Sai uses WeWork as an example. WeWork provides co-working spaces, but it also designs custom offices for enterprise. “We don’t do that,” Sai says. “But if a Fortune 500 company says, ‘We want our employees to become more entrepreneurial,’ we can help with that through our ecosystem.”
Sai describes The Hub’s ecosystem as a ‘full-stack’ approach. There’s co-working real estate, but there’s also the founder, mentor and coaching programs. There are peer circles, and the Hub Ventures Fund that invests in startups. The Hub also works to facilitate corporate-startup engagement, and has connections to the government and the media that its members can draw upon.

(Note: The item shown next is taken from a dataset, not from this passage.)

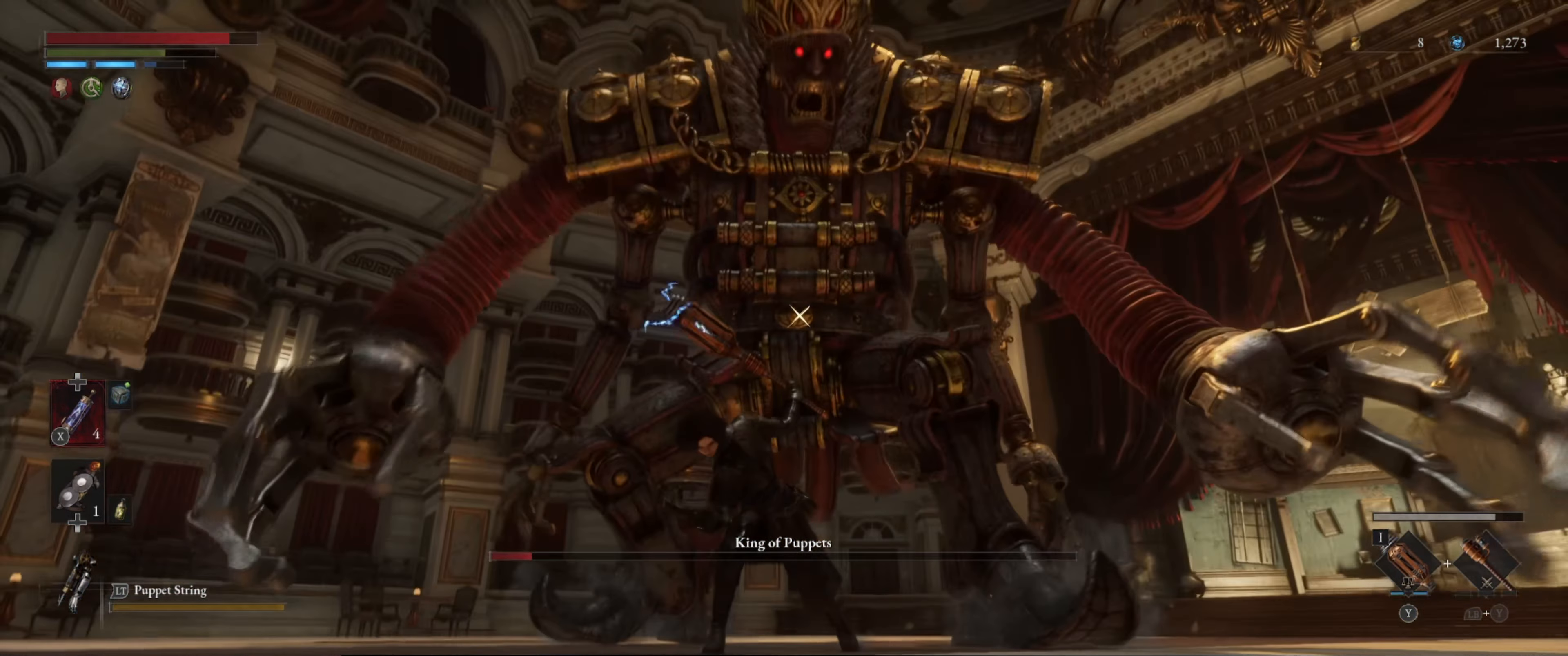
{"buttons": ["R2"], "left_stick": "center", "right_stick": "center", "events": []}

“We are alone in our category,” Sai emphasises. “A lot of competitors have a price war with each other, because what can you compete on if you’re only selling seats? Location, view, design and price. We’re not interested to be in that category.”
We were wrapping up our conversation with Sai when she told us that there was one more missing piece to staying competitive. And it’s something that most people don’t ask her about enough.
Your team needs to believe in two things
A lot of people tend to focus on her, Sai says, but she reminds us that The Hub is not a one-woman show. The Hub works because the team works, and “the Hub team works because they’re committed to both the purpose and approach. They don’t just believe in the ‘how,’ they also believe in the ‘why.’”
It takes more than 9-to-5 employees to stay competitive. “My team doesn’t view their work as a job,” Sai says. “The moment anyone feels this is only a job, I’ll ask them to leave. It has to be their own journey as much as mine. When you hire and fire based on that, you have a committed team that’s marching to the same beat.”
How does someone cultivate that same kind of passion and commitment in a team? Sai’s answer is to focus not on the team building, but on the hiring process.
“Hire slow and fire fast. A lot of founders do the opposite. They rush into hiring, but the process deserves its own time. Every addition is a huge opportunity cost if not done right.”
3 strategies to stay competitive
When facing competition, these are the three strategies that Grace Sai uses.
1. See competition as your best friend
Instead of worrying about competition, ask yourself what you can learn from them. See your competition as that brutally honest friend who’s always asking you tough questions, to help you become a better person.
2. Become your own category
Instead of becoming better, how can you become different? Offer what your competitors can’t, so you don’t become trapped in a price war.
3. Align your team
It’s not a one-person show. Build a strong team that’s aligned along the same purpose and methods to get there. One way you can do this is to hire slow and fire fast. Take the time to find the right people for your team, the ones who won’t take your company as just another job.